Differentiability is the stronger condition. Every differentiable function is continuous, but not every continuous function is differentiable. A graph can be unbroken yet still have a sharp corner (|x| at x = 0) or a vertical tangent (∛x at x = 0), and at those points the derivative does not exist. Think of continuity as "no breaks" and differentiability as "no breaks AND smooth."
A function is continuous at x = c when f(c) is defined, the limit as x approaches c exists, and that limit equals f(c).
Differentiability implies continuity, but continuity does not imply differentiability, so a corner like |x| at x = 0 is continuous without being differentiable.
A vertical tangent, like ∛x at x = 0, is another place a continuous function fails to be differentiable.
The average value of a continuous function on [a, b] is (1/(b−a)) times the definite integral of f from a to b.
Major theorems like the Intermediate Value Theorem and the average value formula require continuity as a hypothesis, and FRQ justifications often need you to mention it.

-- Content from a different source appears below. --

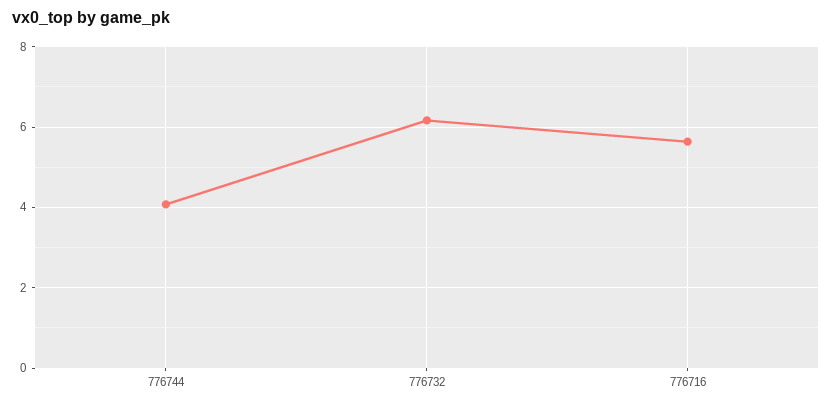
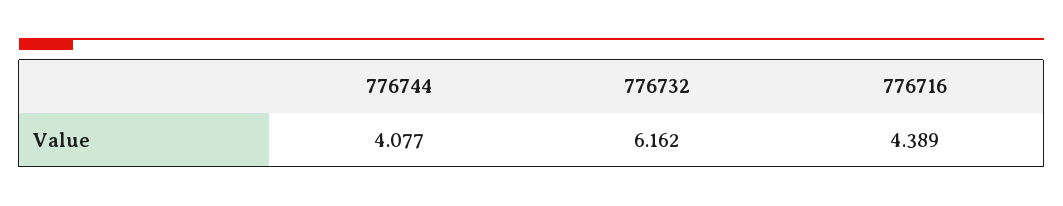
776716: 5.6 -> 4.389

When an FRQ says "the continuous function f is defined on the closed interval," the College Board is handing you permission to use these theorems.
A function is continuous at a point c when f(c) is defined, the limit of f(x) as x approaches c exists, and the limit equals f(c). Informally, the graph has no holes, jumps, or breaks, so you can draw it without lifting your pencil.
No, that implication only runs the other way. Differentiable always means continuous, but f(x) = |x| is continuous at x = 0 and not differentiable there because the left and right limits of the difference quotient don't match. AP Calc 2.4.A tests exactly this distinction.
Piecewise describes how a function is written, not whether it's continuous. A piecewise function can be perfectly continuous if the pieces connect, which is why exam problems love asking you to check continuity at the boundary between pieces using left-hand and right-hand limits.
That phrase guarantees the theorems you need actually apply. FRQs from 2018, 2019, 2021, and 2025 all used it to set up graph-based problems involving accumulation functions like G(x) = ∫₀^x f(t) dt, where continuity makes the integral and the Fundamental Theorem of Calculus work.
First, f(c) must be defined. Second, the limit of f(x) as x approaches c must exist, meaning the left-hand and right-hand limits are equal. Third, that limit must equal f(c). Failing any one creates a discontinuity.